*What the task asks:*
Beginning at the line that contains "dikkat çekiyor. Ancak", transcribe the remaining lines of the listing exactly; include the final line and omit everything before.

———

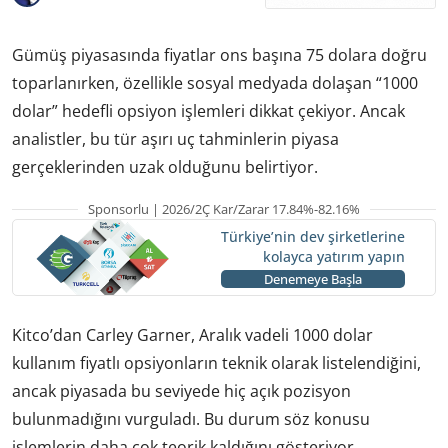
Gümüş piyasasında fiyatlar ons başına 75 dolara doğru
toparlanırken, özellikle sosyal medyada dolaşan “1000
dolar” hedefli opsiyon işlemleri dikkat çekiyor. Ancak
analistler, bu tür aşırı uç tahminlerin piyasa
gerçeklerinden uzak olduğunu belirtiyor.
Sponsorlu | 2026/2Ç Kar/Zarar 17.84%-82.16%
Türkiye’nin dev şirketlerine
kolayca yatırım yapın
Denemeye Başla
Kitco’dan Carley Garner, Aralık vadeli 1000 dolar
kullanım fiyatlı opsiyonların teknik olarak listelendiğini,
ancak piyasada bu seviyede hiç açık pozisyon
bulunmadığını vurguladı. Bu durum söz konusu
işlemlerin daha çok teorik kaldığını gösteriyor.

———

*Response box:*
dolar” hedefli opsiyon işlemleri dikkat çekiyor. Ancak
analistler, bu tür aşırı uç tahminlerin piyasa
gerçeklerinden uzak olduğunu belirtiyor.
Sponsorlu | 2026/2Ç Kar/Zarar 17.84%-82.16%
Türkiye’nin dev şirketlerine
kolayca yatırım yapın
Denemeye Başla
Kitco’dan Carley Garner, Aralık vadeli 1000 dolar
kullanım fiyatlı opsiyonların teknik olarak listelendiğini,
ancak piyasada bu seviyede hiç açık pozisyon
bulunmadığını vurguladı. Bu durum söz konusu
işlemlerin daha çok teorik kaldığını gösteriyor.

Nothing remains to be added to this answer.